▸ ИЗБРАННЫЙ ОТРЫВОК:
В отчаянии Мария Николаевна 11 ноября 1843 года обратилась за помощью к всесильному начальнику III Отделения генералу графу Александру Христофоровичу Бенкендорфу, чтобы тот посодействовал определению дочерей в Смольный институт благородных девиц. Александр Христофорович, которого мы помним как воплощение зла царского режима, был также боевым генералом, героем войны 1812 года и отзывчивым человеком. Когда состоялось его знакомство с семейством Ельчаниновых, выяснить не удалось, но Мария Николаевна обратилась к нему напрямую. Благодаря протекции шефа жандармов 13‑летнюю Александру и 12‑летнюю Екатерину приняли в средний класс Смольного. Мать, чтобы заплатить за учебу дочерей, заложила свое имение. При поступлении девочек она просила, чтобы их ни в коем случае не отдали распутному отцу. Бенкендорф серьезно отнесся к этой просьбе и написал личное письмо принцу Петру Георгиевичу Ольденбургскому, в ведомстве которого находились учебные заведения. Он сообщил, что Иван Ельчанинов известен ему не с лучшей стороны и способен из мести забрать дочерей. Генерал просил принять меры, чтобы такого не случилось.
Полковник Владимир Зарин, брат Марии Николаевны, в свою очередь, поручился собственным имением, что по первому требованию, без напоминаний, в случае если мать девочек по какой-либо причине не внесет плату за обучение дочерей, то заплатит он.
Смольный институт давал по тем временам прекрасное образование. Но стоило обучение безумно дорого. Мария Николаевна осталась практически нищей, зато была уверена, что ее дочери не пропадут: аттестат об окончании Смольного давал право преподавания в женском учебном заведении. Девочки с детства были приучены к трудовой деятельности, что редко встречалось в помещичьих семьях.
Через год императрица по ходатайству княгини Трубецкой и по «особому свидетельству начальницы воспитательного Общества благородных девиц об успехах и отличном поведении Александры Ельчаниновой» повелела освободить ее от платы за учебу и зачислить на казенное содержание. Теперь платить нужно было только за одну дочь, но и эти деньги Мария Николаевна собирала с большим трудом. Последний раз она заплатила за полугодие 165 рублей серебром в 1846 году. Затем учебу племянниц оплачивал Зарин – девочки остались сиротами.

▸ ИСХОДНЫЕ ДАННЫЕ:
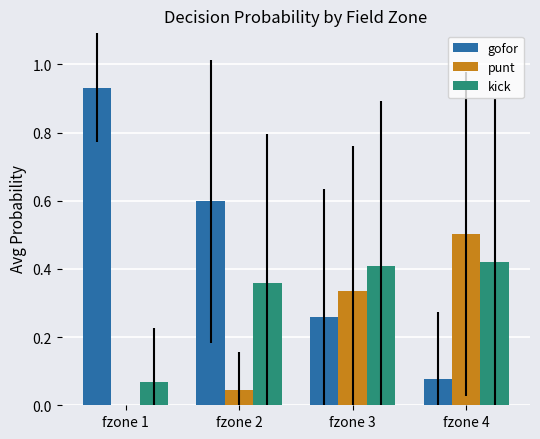

What is the sum of all gofor values?

1.9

▸ ЗАДАНИЯ ДЛЯ ВЫПОЛНЕНИЯ:
A. Воспроизведите дословно часть отрывка о дочерях Ельчаниновых начиная со слов «Смольный институт давал» и заканчивая словами «девочки остались сиротами.».
B. Подхватите отрывок о дочерях Ельчаниновых и продолжите его с того места, где он заканчивается.

▸ ОТВЕТЫ К ЗАДАНИЯМ:
A.
Смольный институт давал по тем временам прекрасное образование. Но стоило обучение безумно дорого. Мария Николаевна осталась практически нищей, зато была уверена, что ее дочери не пропадут: аттестат об окончании Смольного давал право преподавания в женском учебном заведении. Девочки с детства были приучены к трудовой деятельности, что редко встречалось в помещичьих семьях.
Через год императрица по ходатайству княгини Трубецкой и по «особому свидетельству начальницы воспитательного Общества благородных девиц об успехах и отличном поведении Александры Ельчаниновой» повелела освободить ее от платы за учебу и зачислить на казенное содержание. Теперь платить нужно было только за одну дочь, но и эти деньги Мария Николаевна собирала с большим трудом. Последний раз она заплатила за полугодие 165 рублей серебром в 1846 году. Затем учебу племянниц оплачивал Зарин – девочки остались сиротами.

B.
Смольный институт, как бы восторженно ни описывали его некоторые историки, был такой же казармой для девушек, что и Морской кадетский корпус, куда собирался поступать их младший брат Николай. Разумеется, розгами девушек не секли, но между этими двумя учебными заведениями было много общего: суровый распорядок дня, одинаковая форменная одежда. Спали и ели в больших помещениях, находились под постоянным надзором не только учителей, но и классных дам, среди которых встречались настоящие садистки. Действовала довольно изощренная система наказаний и поощрений. Встречаться с близкими и родными ученицам Смольного института полагалось еще реже, чем кадетам. В помещениях было холодно, а еда дрянная. Девушки постоянно ходили полуголодными. Обслуживающий персонал воровал и дрова, и продукты.
Однажды Николай I, не обделявший воспитанниц, как и другие члены императорской фамилии, своим вниманием, после жалобы на плохую пищу одной не в меру смелой институтки лично отправился на кухню и, узнав, что девушек собираются кормить ухой, пытался половником выловить в баке кусок рыбы. Результатом рыбалки самодержца оказались одни лишь голые рыбные кости. Смерив гневным взглядом съежившееся от ужаса институтское начальство, царь тут же покинул Смольный. Всех поваров моментально уволили. Неделю воспитанниц кормили, как положено. Однако новые повара быстро освоились, и все пошло по накатанной дорожке: как воровали, так и продолжили.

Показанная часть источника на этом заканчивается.